According to Vogue, “boudoir dressing dominated the 2026 SAG Actor Awards,” with slip dresses as a common throughline. The story pointed to Gwyneth Paltrow in “a plunging black lace Givenchy by Sarah Burton,” and host Kirsten Bell in “a diaphanous, beaded Georges Hobeika dress with a dramatic gray train.”
And while sheer fashion and naked dressing still lingered in the background, Vogue argued that boudoir dressing “emerged as a potential successor” at this year’s ceremony. That line matters. It suggests lingerie dressing has evolved from trend to template, especially when stars want sensuality without fully committing to the shock value of naked dressing.

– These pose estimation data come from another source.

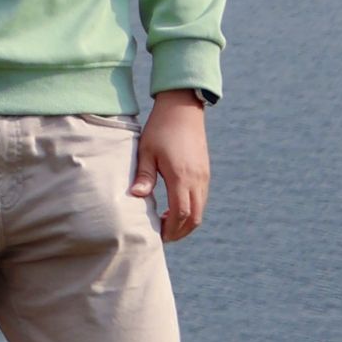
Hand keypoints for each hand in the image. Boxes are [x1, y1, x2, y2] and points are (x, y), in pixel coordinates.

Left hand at [130, 89, 210, 240]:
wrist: (182, 106)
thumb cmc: (160, 127)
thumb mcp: (147, 150)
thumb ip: (144, 176)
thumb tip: (136, 197)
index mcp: (181, 177)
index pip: (181, 214)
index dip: (170, 230)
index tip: (157, 235)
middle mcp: (197, 180)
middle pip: (195, 218)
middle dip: (180, 232)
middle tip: (163, 235)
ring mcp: (204, 176)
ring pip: (201, 210)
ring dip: (186, 221)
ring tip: (166, 222)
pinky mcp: (205, 172)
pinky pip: (202, 199)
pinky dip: (192, 209)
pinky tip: (175, 206)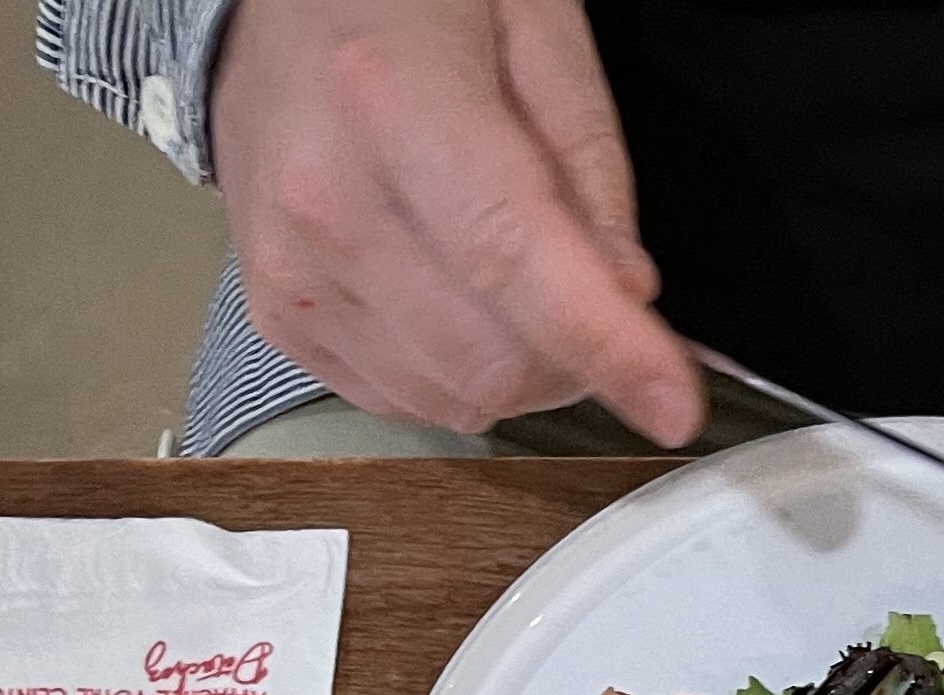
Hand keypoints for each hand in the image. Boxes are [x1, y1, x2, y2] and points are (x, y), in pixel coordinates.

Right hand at [208, 0, 703, 443]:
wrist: (271, 7)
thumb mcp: (530, 20)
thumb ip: (587, 156)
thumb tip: (627, 295)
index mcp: (389, 95)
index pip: (514, 259)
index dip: (605, 345)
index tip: (672, 404)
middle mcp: (326, 198)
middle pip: (493, 360)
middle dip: (571, 354)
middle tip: (584, 289)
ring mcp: (292, 270)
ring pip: (456, 398)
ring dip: (515, 367)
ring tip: (505, 276)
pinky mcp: (279, 317)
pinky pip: (406, 401)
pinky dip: (454, 371)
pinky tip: (449, 295)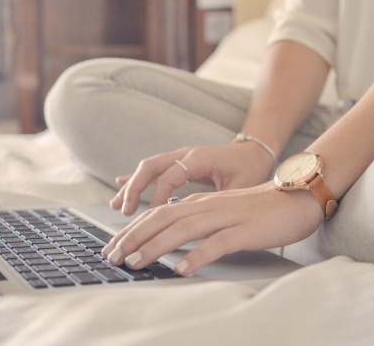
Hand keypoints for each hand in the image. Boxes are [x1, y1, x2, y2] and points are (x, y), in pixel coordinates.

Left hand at [102, 182, 324, 275]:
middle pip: (162, 219)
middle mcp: (208, 207)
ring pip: (182, 229)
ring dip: (155, 247)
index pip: (157, 214)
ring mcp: (226, 217)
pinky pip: (217, 243)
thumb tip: (171, 240)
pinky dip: (197, 256)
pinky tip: (182, 269)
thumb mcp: (223, 212)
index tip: (112, 247)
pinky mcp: (245, 230)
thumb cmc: (260, 209)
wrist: (298, 196)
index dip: (131, 230)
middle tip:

A quick history lesson, boudoir fashion has always played with power
Boudoir fashion always carried tension: privacy versus spectacle, softness versus control, pleasure versus performance.

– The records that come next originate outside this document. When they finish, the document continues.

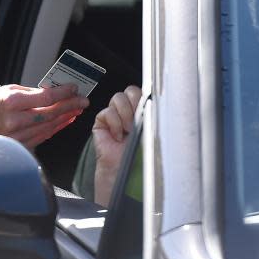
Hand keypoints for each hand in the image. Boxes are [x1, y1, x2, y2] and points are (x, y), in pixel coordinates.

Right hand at [0, 84, 88, 148]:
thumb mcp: (6, 90)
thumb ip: (30, 92)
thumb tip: (52, 92)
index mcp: (12, 102)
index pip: (46, 97)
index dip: (64, 93)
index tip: (74, 89)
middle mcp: (15, 121)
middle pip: (51, 114)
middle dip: (70, 106)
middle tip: (82, 101)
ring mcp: (16, 136)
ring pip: (49, 127)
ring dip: (65, 118)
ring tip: (75, 110)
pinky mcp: (17, 146)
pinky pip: (41, 137)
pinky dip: (54, 129)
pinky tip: (62, 122)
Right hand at [92, 85, 141, 205]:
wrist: (122, 168)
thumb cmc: (137, 154)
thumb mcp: (150, 131)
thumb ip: (151, 115)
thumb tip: (156, 103)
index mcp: (141, 111)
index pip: (142, 92)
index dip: (144, 96)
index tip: (147, 107)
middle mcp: (128, 111)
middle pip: (129, 90)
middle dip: (134, 104)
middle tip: (137, 118)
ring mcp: (114, 114)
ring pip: (118, 98)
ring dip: (124, 114)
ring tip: (128, 130)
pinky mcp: (102, 120)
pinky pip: (107, 112)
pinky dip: (114, 124)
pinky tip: (117, 135)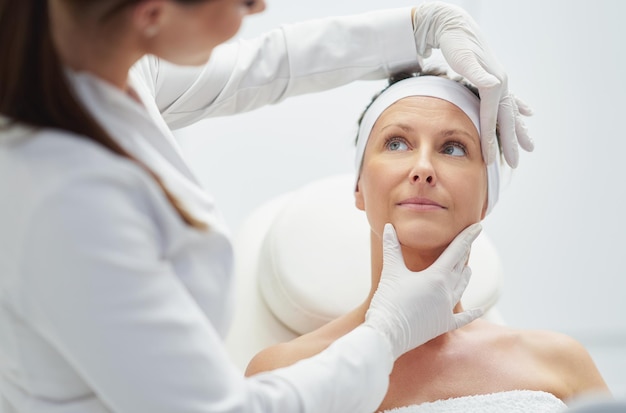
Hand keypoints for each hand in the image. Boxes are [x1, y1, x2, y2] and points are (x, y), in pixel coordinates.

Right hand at [364, 223, 482, 358]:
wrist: (387, 333)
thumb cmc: (388, 301)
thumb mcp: (391, 271)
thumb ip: (392, 247)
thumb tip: (387, 227)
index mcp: (437, 276)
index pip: (457, 250)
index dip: (468, 237)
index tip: (478, 226)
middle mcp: (447, 291)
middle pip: (460, 267)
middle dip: (464, 254)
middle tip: (469, 242)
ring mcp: (447, 309)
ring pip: (462, 288)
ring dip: (465, 276)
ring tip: (468, 268)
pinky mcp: (443, 325)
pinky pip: (463, 318)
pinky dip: (473, 313)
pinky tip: (480, 310)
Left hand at [412, 2, 533, 167]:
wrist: (456, 26)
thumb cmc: (456, 43)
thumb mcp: (463, 58)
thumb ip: (477, 74)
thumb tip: (493, 86)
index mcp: (493, 84)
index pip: (491, 119)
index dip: (491, 140)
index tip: (491, 160)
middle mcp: (500, 84)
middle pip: (507, 120)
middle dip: (511, 143)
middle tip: (515, 165)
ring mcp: (499, 81)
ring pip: (511, 112)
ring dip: (519, 131)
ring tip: (529, 147)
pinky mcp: (494, 78)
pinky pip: (509, 99)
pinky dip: (518, 109)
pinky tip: (528, 114)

In a piece titled A Brief History of Boudoir Fashion: From Corsets to Kimonos, Mike Cassidy Photography traces boudoir fashion back to “the private chambers of aristocratic women,” writing that the category has moved through “structured and confining corsets” and toward “liberating and ethereal negligees,” reflecting “cultural shifts and changing attitudes towards women’s bodies and their relationship with clothing.” The same piece notes that “by the 1920s, the confining corset had mostly fallen out of favor, replaced by the brassiere,” connecting lingerie evolution to broader shifts in women’s movement and comfort.
That context makes the Actor Awards theme feel even more poetic. The carpet literally asked celebrities to reimagine 1920s and 1930s glamour, and boudoir dressing exists partly because those decades reshaped what women wore underneath, and why.
Jenna Ortega’s style story keeps circling back to control, and she has said it out loud
Ortega’s boudoir moment also fits into the way she talks about identity, perception, and the pressure to perform a version of yourself for the public.
Ortega attended the Actor Awards with one nomination: Outstanding Performance by a Female Actor in a Comedy Series for Wednesday. This marked her first awards show appearance since January’s Golden Globes, where she wore a black cut-out dress by Dilara Findikoglu.
Then there’s the quote that explains the whole vibe.
In July, Ortega told The Hollywood Reporter that public perception does not align with who she is: “I think that’s part of my struggle with that side of this job, because you feel incredibly misunderstood,” she said. “It’s almost to a point where it feels like your name doesn’t belong to you. I almost don’t even resonate with it anymore. I hate assumptions, and a big part of this job is that people are going to make assumptions about you.”
She added, “Yes, I have qualities similar to Wednesday, but I’m not [her].”
And she went further on celebrity culture: “We know too much [about actors],” she said. “And the people feel entitled to those bits and pieces of your life where, if they were put under the same microscope, they wouldn’t feel nearly as comfortable. But there’s an expectation on creative people who, half the time, should not be speaking publicly. They’re supposed to become salesmen for their brand. But they should just lock them in a room and let them create their art.”
And she makes those statements through fashion as well.
Jenna Ortega treats fashion like a boundary and a statement at once. Boudoir dressing on a red carpet could read like vulnerability, but on her, it reads like empowerment.